What has happened?
The chairman of the Commodity Futures Trading Commission (CFTC) has said that his agency is "falling behind" on blockchain technology and that now is not the time for the agency's jurisdiction of the cryptocurrency market to be increased.
What does this mean?
Speaking at a congressional hearing on Wednesday before the House Committee on Agriculture, addressing questions about the agency’s priorities and its work, Chairman J. Christopher Giancarlo said that the CFTC was limited in its ability to test and generate proof of concepts about emerging technologies and systems.
In the written version of his testimony, Giancarlo said:
"The CFTC lacks the legal authority to partner and collaborate with outside entities engaging directly with FinTech and innovation within a research and testing environment, including when the CFTC receives something of value absent a formal procurement."
In his oral testimony, Giancarlo explained that innovators often ask the CFTC to participate in proof of concepts on some new technologies, especially in the area of blockchain.
For example, the CFTC was approached by a consortium of banks, service providers and tech firms to operate a regulatory node on a prototype of a blockchain system for trading credit default swaps, bank payments and other areas.
The CFTC could not participate in the project, because the sharing of data and information would be considered a gift, and the agency is prohibited from taking gifts.
Neither could the CFTC purchase or rent the ability to run a node because this would need to go through an appropriations process, with firms competing against each other.
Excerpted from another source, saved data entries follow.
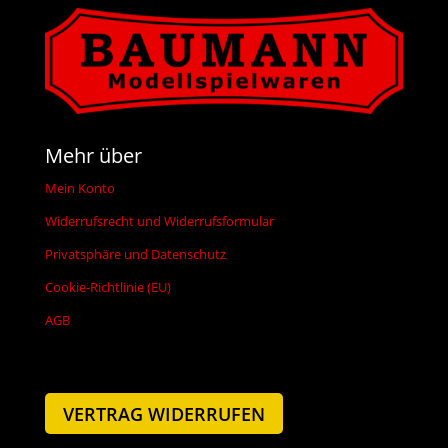
Mehr über
Mein Konto
Widerrufsrecht und Widerrufsformular
Privatsphäre und Datenschutz
Cookie-Richtlinie (EU)
AGB
VERTRAG WIDERRUFEN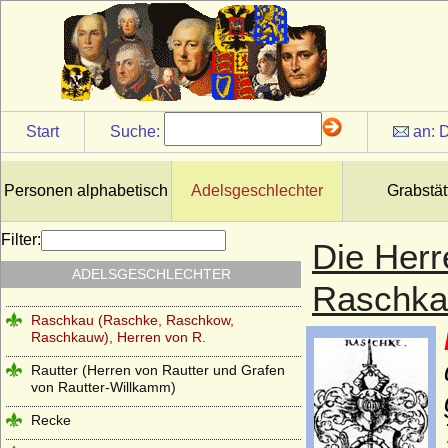
Premysliden
Prittwitz (Prittwitz und Gaffron)
Putbus (Herren, Freiherren, Reichsgrafen,
Grafen und Fürsten zu Putbus)
Puttkamer (Puttkammer), Herren und
Start
Suche:
an:
D
Freiherren von Puttkamer
Quadt (Herren von Quadt, Freiherren und
Grafen von Quadt zu Wykradt)
Personen alphabetisch
Adelsgeschlechter
Grabstät
Quitzow
Filter:
Die Her
Ramin (Herren von Ramin)
ADELSGESCHLECHTER
Rantzau (Adelsfamilie Rantzau)
Raschka
Raschkau (Raschke, Raschkow,
Raschkauw), Herren von R.
Rautter (Herren von Rautter und Grafen
von Rautter-Willkamm)
Recke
As a result, Giancarlo said, "by the time we go through all that, this thing is already launched."
“We’re falling behind. Just two days ago, the Bank of England announced that they’re putting in a new bank-to-bank payment system in the UK, and it’s gonna be blockchain-compliant. And they’ve had the last four years […] to participate in all these blockchain beta tests that we’ve not been able to participate in and they've been able to get comfortable with the technology and they're now incorporating it. So I feel like we’re four years behind, because we do need to test it, […] we need to see how it can help us do a better job as regulator. […] Emerging financial technologies are taking us into a new chapter of economic history. There’s a lot of coordination going on.”
However, the CFTC Research Modernization Act, a bill recently introduced by Congressman Austin Scott should help the Commission go through programmes testing new technologies and enable it to learn from the process.
Representative Michael Conaway pointed out that, ironically, the CFTC can use existing powers to scrutinise blockchain projects that are already in place.
Giancarlo also addressed the question as to whether Congress should expand the CFTC's jurisdiction in respect of the cryptocurrency market.
He noted that the CFTC already has enforcement jurisdiction for fraud and manipulation; but it does not have jurisdiction to set standards, as for future exchanges.
According to Giancarlo, now is not the time for the CFTC to have this type of jurisdiction over the cryptocurrency market.
"I'm not in a position yet to advocate a grant of jurisdiction [in that area] to the CFTC and I have a range of concerns around that. … Historically, it has not been the role of the CFTC to set this type of requirements for cash markets."
He also noted that a broad policy conversation needs to happen around cryptocurrency and that there may be a time when the federal government needs to come in, but the question is when.
"The amount of ink that's devoted to [cryptocurrency] far outweighs their real role in the economy. It's a tiny market place. The total market capitalisation of all cryptocurrency is probably less than one publicly traded company," he added.
To conclude, he said:
"The best model that I like to point to in the 1990s when a Democrat White House and a Republican Congress worked together around this new thing called the internet and took a 'first-do-no-harm' approach. Regulation came slowly and let the technology evolve. I think we need to stay close to it, we need to be careful, but I think we can allow it to develop a little bit before we run in with regulation."